» **Task directions**
Would you output all the lines below precisely as they stand, leaving each picture out?

(Structured pose outputs)
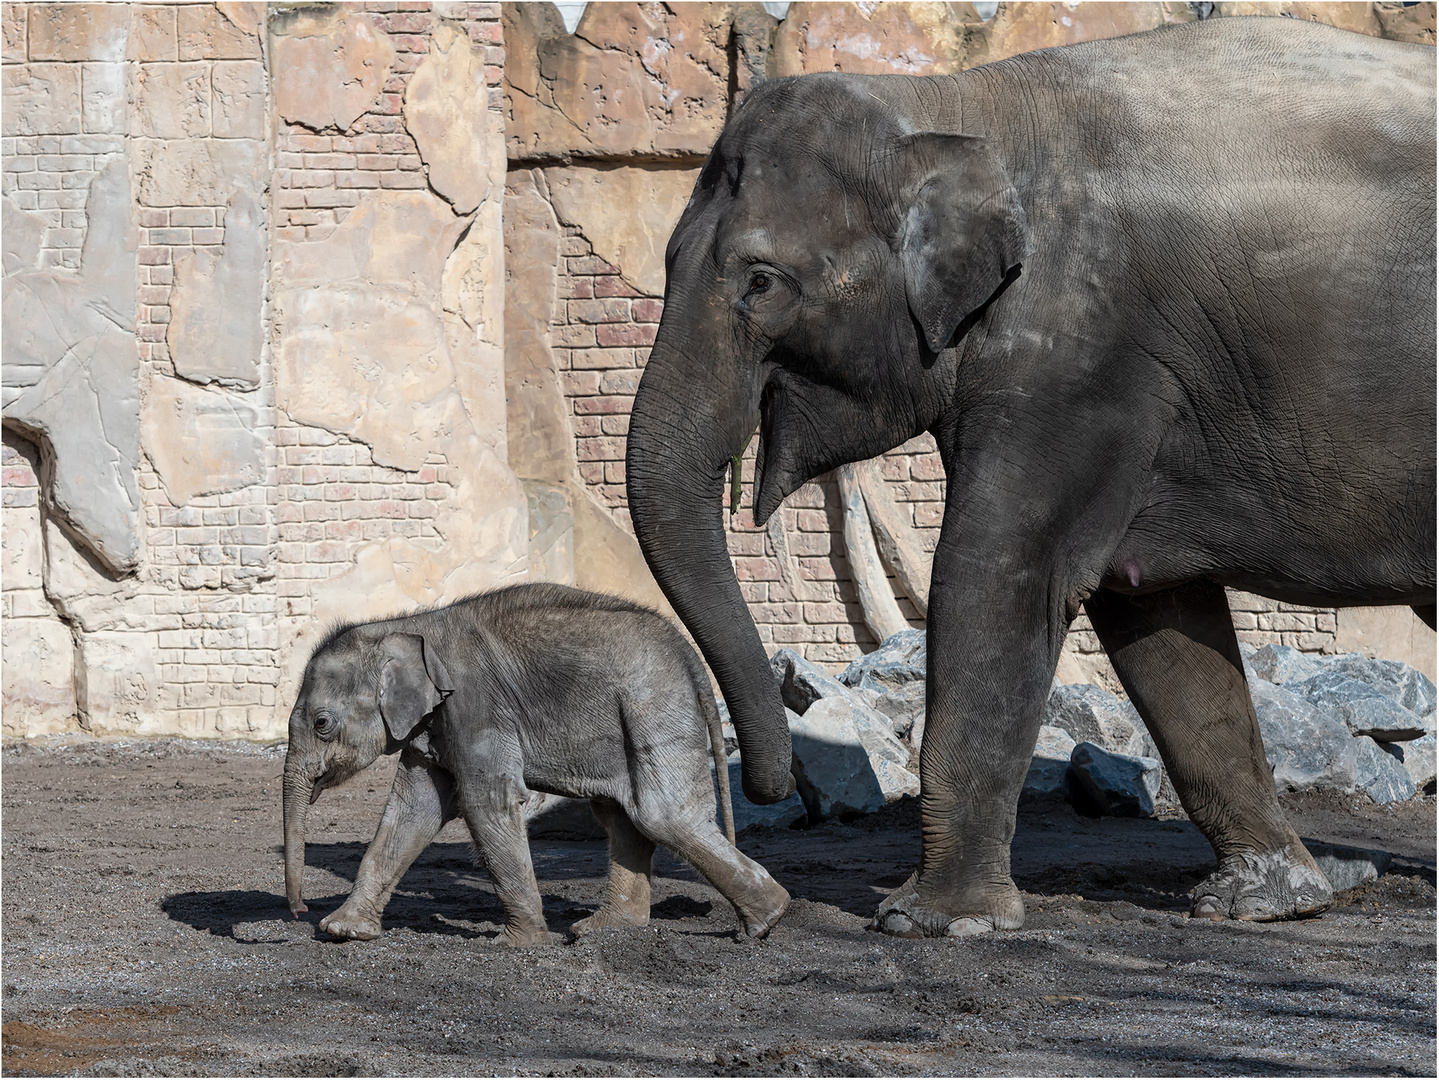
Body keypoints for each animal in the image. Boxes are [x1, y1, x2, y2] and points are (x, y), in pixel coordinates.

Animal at [279, 583, 788, 943]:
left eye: (322, 723)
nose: (299, 913)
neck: (407, 624)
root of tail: (688, 652)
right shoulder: (434, 724)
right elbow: (413, 810)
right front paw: (342, 932)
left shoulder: (477, 706)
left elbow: (486, 802)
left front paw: (520, 945)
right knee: (624, 817)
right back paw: (604, 931)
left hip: (653, 702)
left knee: (661, 815)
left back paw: (768, 920)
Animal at [624, 14, 1433, 937]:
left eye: (760, 282)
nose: (763, 789)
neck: (952, 105)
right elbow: (1148, 612)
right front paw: (1261, 904)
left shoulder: (1075, 351)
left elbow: (997, 574)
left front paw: (932, 922)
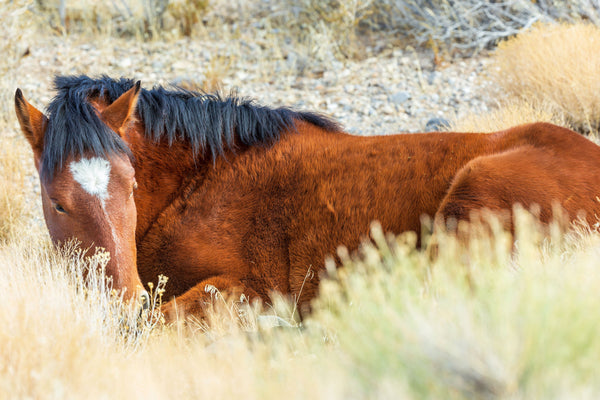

» **Worked solution**
Body keypoints for each animal in the image. Boxes are [x1, y1, x2, y2] and points are (x, y), in pixel coordinates.

Animal at [279, 583, 788, 943]:
left eye: (322, 723)
nose: (299, 913)
neck: (407, 624)
root of tail: (688, 652)
right shoulder: (434, 724)
right elbow: (413, 810)
right front paw: (342, 932)
left shoulder: (477, 706)
left elbow: (486, 802)
left front paw: (520, 945)
right knee: (624, 817)
right back paw: (604, 931)
left hip: (653, 702)
left knee: (661, 815)
left back paw: (768, 920)
Animal at [624, 14, 1433, 937]:
left eye: (760, 282)
nose: (763, 789)
neck: (952, 105)
right elbow: (1148, 612)
right front paw: (1261, 904)
left shoulder: (1075, 351)
left elbow: (997, 574)
left front paw: (932, 922)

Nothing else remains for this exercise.